## Quoted passage
┌──

Re: [pkg-discuss] Code Review: New Transport

johansen Wed, 24 Jun 2009 17:11:54 -0700

On Tue, Jun 23, 2009 at 11:13:18PM -0500, Shawn Walker wrote:
> On Jun 23, 2009, at 3:34 PM, [email protected] wrote:
>> The following webrev converts our transport from using the
>> urllib/httplib in python to PyCurl, which is based upon libcurl.
>>
>>      http://cr.opensolaris.org/~johansen/webrev-xport-1/


Thanks for responding with feedback so quickly.  I've fixed the
punctuation and spelling errors.  Anything else that requires follow-up
comments is in line.

> src/modules/client/api.py:
>   lines 165, 318:  does this mean that if a user already has everything 
> cached in /var/pkg/download, etc. and we can't contact the depot to 
> refresh the catalog (which they didn't explicitly request) that the 
> install/update will fail?

Yes, your concern is valid.  I thought we had a --no-refresh option that
would allow the user to work around this particular case.  The situation
that's going to catch people is when the catalog is up-to-date and all
files are on disk, we'll fail the captive portal test while trying to
send intent information.  I think the solution is to have an offline
mode, or to first install only from cache.  However, I probably won't be
able to get support for this into the current wad.  If you see a more
pragmatic option, I'm open to suggestion, though.

>   line 608: won't a bogus value in PKG_DUMP_STATS, like "true" cause a 
> traceback here?

Thanks.  I'll catch a ValueError here.

> src/modules/client/api_errors.py:
>   lines 298, 309: missing an extra newline

Thanks.  Is the standard two lines between classes?  I wasn't sure,
since I thought we were okay with just one newline between function
definitions.

> src/modules/client/image.py:
>   line 1228: question, what is the difference between 'raise' and 'raise 
> e'; i've seen both forms used

I'm not sure it matters -- we'd have to ask Danek.  I put this in here
while trying to debug where one of my InvalidDepotResponse exceptions
had gone.  I reasoned that since we had the exception assigned to e in
the except block, perhaps we should raise it by explicitly naming e.

>   line 1309: the comment says zero, but the code says '= None'

This should be None.  I've fixed the comment to match.

> src/modules/client/imagestate.py:
>   Nice!  This seems like a better home for intent.  Thanks for moving  
> it.

As I recall, you helped me find a suitable place to relocate this code.
Much obliged for your assistance.

> src/modules/client/transport/engine.py:
>   lines 28-32: nit: can you asciibetise imports in all your files?  it 
> makes it easier to update the imports later

Yes.  I had thought I did this, but apparently I forgot.

└──

## Tasks to perform
a) In the code review reply, what does the transport move to in place of Python's urllib/httplib?
b) Reproduce the part of the code review reply that opens with the words "This should be" and closes with "relocate this code.".

## Data provided

┌──

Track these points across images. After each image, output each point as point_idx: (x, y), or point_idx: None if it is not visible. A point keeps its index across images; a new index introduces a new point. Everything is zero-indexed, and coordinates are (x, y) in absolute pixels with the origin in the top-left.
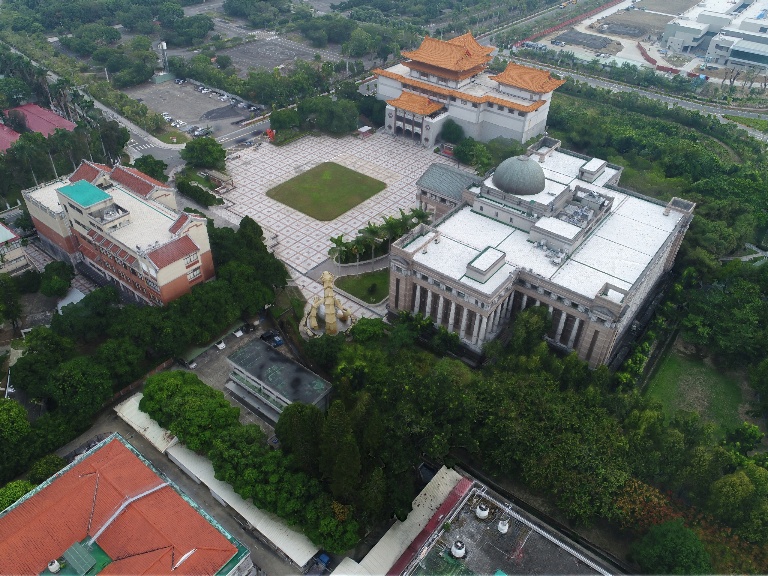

└──

## Answers provided
a) PyCurl, which is based upon libcurl.

b)
This should be None.  I've fixed the comment to match.

> src/modules/client/imagestate.py:
>   Nice!  This seems like a better home for intent.  Thanks for moving  
> it.

As I recall, you helped me find a suitable place to relocate this code.